Right now, beauty’s status lexicon includes Louis Vuitton lipstick and Victoria Beckham Beauty Foundation—the OG luxury collectibles. But the new guard is just as powerful: think Rhode, indē wild, Crown Affair, and Summer Fridays, more accessible brands that trade on the cultural capital of their influencer founders. And then there’s Touchland hand sanitizer—proof that Gen Alpha can elevate literally anything into a flex, viral enough to land the brand an $880 million acquisition.

But hype has a half-life. The products that stick need either mythology (La Mer’s sea kelp story) or utility (Dyson Airwrap, dupe-proof). Without one, the signal evaporates as fast as the algorithm refreshes. Just ask Kylie Lip Kits, KKW contour sticks, or Glossier Play—all buzzy until they weren’t.

Hot girls don’t hoard. They collect

And so, the cycle continues. We all end up with the same drawer: things too pretty to toss, too annoying to use, and too hyped not to buy. Three identical balms in packaging you swore you were “just collecting”.
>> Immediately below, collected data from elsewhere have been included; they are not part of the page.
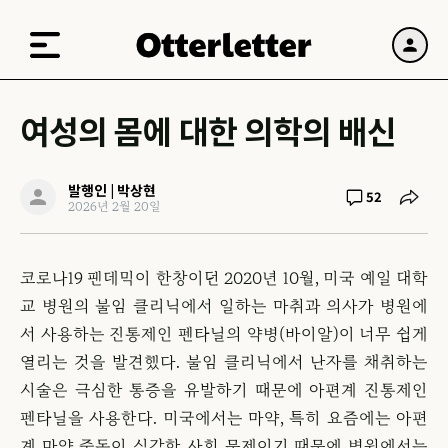
여성의 몸에 대한 의학의 배신
발행인 | 박상현
52
2026년 2월 20일
코로나19 팬데믹이 한창이던 2020년 10월, 미국 예일 대학
교 병원의 불임 클리닉에서 일하는 마취과 의사가 병원에
서 사용하는 진통제인 펜타닐의 약병(바이알)이 너무 쉽게
열리는 것을 발견했다. 불임 클리닉에서 난자를 채취하는
시술은 극심한 통증을 유발하기 때문에 아편계 진통제인
펜타닐을 사용한다. 미국에서는 마약, 특히 요즘에는 아편
계 마약 중독이 심각한 사회 문제이기 때문에 병원에서는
And honestly? That’s fine. Sometimes the point of beauty is beauty. Sometimes you buy the thing because it’s shiny and gorgeous and makes you feel like a cooler version of yourself. You don’t need to justify it with 18-hour-wear claims.

So yes, you’ll keep buying beautiful, possibly useless, things. I will too. The only real suspense is: what’s the next product we’ll all agree to want, even if we never use it?